WHAT NEEDS TO BE DONE:
If a line in the entries below contains "Metal", copy it.

(GIVEN ENTRIES Opens)

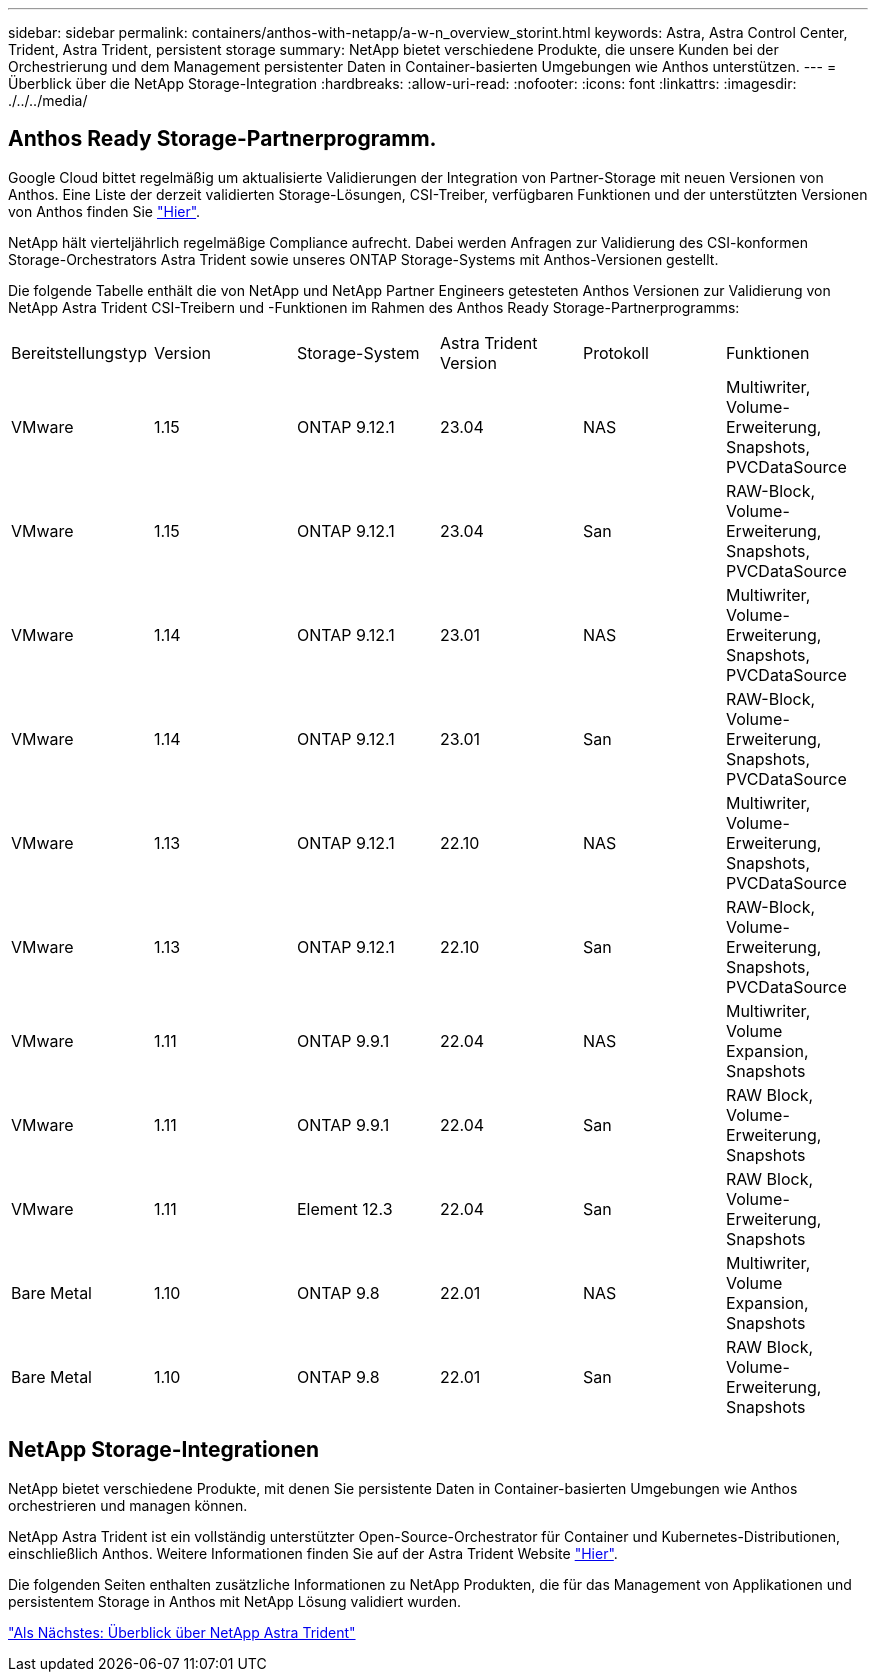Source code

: ---
sidebar: sidebar 
permalink: containers/anthos-with-netapp/a-w-n_overview_storint.html 
keywords: Astra, Astra Control Center, Trident, Astra Trident, persistent storage 
summary: NetApp bietet verschiedene Produkte, die unsere Kunden bei der Orchestrierung und dem Management persistenter Daten in Container-basierten Umgebungen wie Anthos unterstützen. 
---
= Überblick über die NetApp Storage-Integration
:hardbreaks:
:allow-uri-read: 
:nofooter: 
:icons: font
:linkattrs: 
:imagesdir: ./../../media/




== Anthos Ready Storage-Partnerprogramm.

Google Cloud bittet regelmäßig um aktualisierte Validierungen der Integration von Partner-Storage mit neuen Versionen von Anthos. Eine Liste der derzeit validierten Storage-Lösungen, CSI-Treiber, verfügbaren Funktionen und der unterstützten Versionen von Anthos finden Sie https://cloud.google.com/anthos/docs/resources/partner-storage["Hier"^].

NetApp hält vierteljährlich regelmäßige Compliance aufrecht. Dabei werden Anfragen zur Validierung des CSI-konformen Storage-Orchestrators Astra Trident sowie unseres ONTAP Storage-Systems mit Anthos-Versionen gestellt.

Die folgende Tabelle enthält die von NetApp und NetApp Partner Engineers getesteten Anthos Versionen zur Validierung von NetApp Astra Trident CSI-Treibern und -Funktionen im Rahmen des Anthos Ready Storage-Partnerprogramms:

|===


| Bereitstellungstyp | Version | Storage-System | Astra Trident Version | Protokoll | Funktionen 


| VMware | 1.15 | ONTAP 9.12.1 | 23.04 | NAS | Multiwriter, Volume-Erweiterung, Snapshots, PVCDataSource 


| VMware | 1.15 | ONTAP 9.12.1 | 23.04 | San | RAW-Block, Volume-Erweiterung, Snapshots, PVCDataSource 


| VMware | 1.14 | ONTAP 9.12.1 | 23.01 | NAS | Multiwriter, Volume-Erweiterung, Snapshots, PVCDataSource 


| VMware | 1.14 | ONTAP 9.12.1 | 23.01 | San | RAW-Block, Volume-Erweiterung, Snapshots, PVCDataSource 


| VMware | 1.13 | ONTAP 9.12.1 | 22.10 | NAS | Multiwriter, Volume-Erweiterung, Snapshots, PVCDataSource 


| VMware | 1.13 | ONTAP 9.12.1 | 22.10 | San | RAW-Block, Volume-Erweiterung, Snapshots, PVCDataSource 


| VMware | 1.11 | ONTAP 9.9.1 | 22.04 | NAS | Multiwriter, Volume Expansion, Snapshots 


| VMware | 1.11 | ONTAP 9.9.1 | 22.04 | San | RAW Block, Volume-Erweiterung, Snapshots 


| VMware | 1.11 | Element 12.3 | 22.04 | San | RAW Block, Volume-Erweiterung, Snapshots 


| Bare Metal | 1.10 | ONTAP 9.8 | 22.01 | NAS | Multiwriter, Volume Expansion, Snapshots 


| Bare Metal | 1.10 | ONTAP 9.8 | 22.01 | San | RAW Block, Volume-Erweiterung, Snapshots 
|===


== NetApp Storage-Integrationen

NetApp bietet verschiedene Produkte, mit denen Sie persistente Daten in Container-basierten Umgebungen wie Anthos orchestrieren und managen können.

NetApp Astra Trident ist ein vollständig unterstützter Open-Source-Orchestrator für Container und Kubernetes-Distributionen, einschließlich Anthos. Weitere Informationen finden Sie auf der Astra Trident Website https://docs.netapp.com/us-en/trident/index.html["Hier"].

Die folgenden Seiten enthalten zusätzliche Informationen zu NetApp Produkten, die für das Management von Applikationen und persistentem Storage in Anthos mit NetApp Lösung validiert wurden.

link:a-w-n_overview_trident.html["Als Nächstes: Überblick über NetApp Astra Trident"]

(GIVEN ENTRIES Closes)

RESULT FOR THIS TASK:
| Bare Metal | 1.10 | ONTAP 9.8 | 22.01 | NAS | Multiwriter, Volume Expansion, Snapshots 
| Bare Metal | 1.10 | ONTAP 9.8 | 22.01 | San | RAW Block, Volume-Erweiterung, Snapshots 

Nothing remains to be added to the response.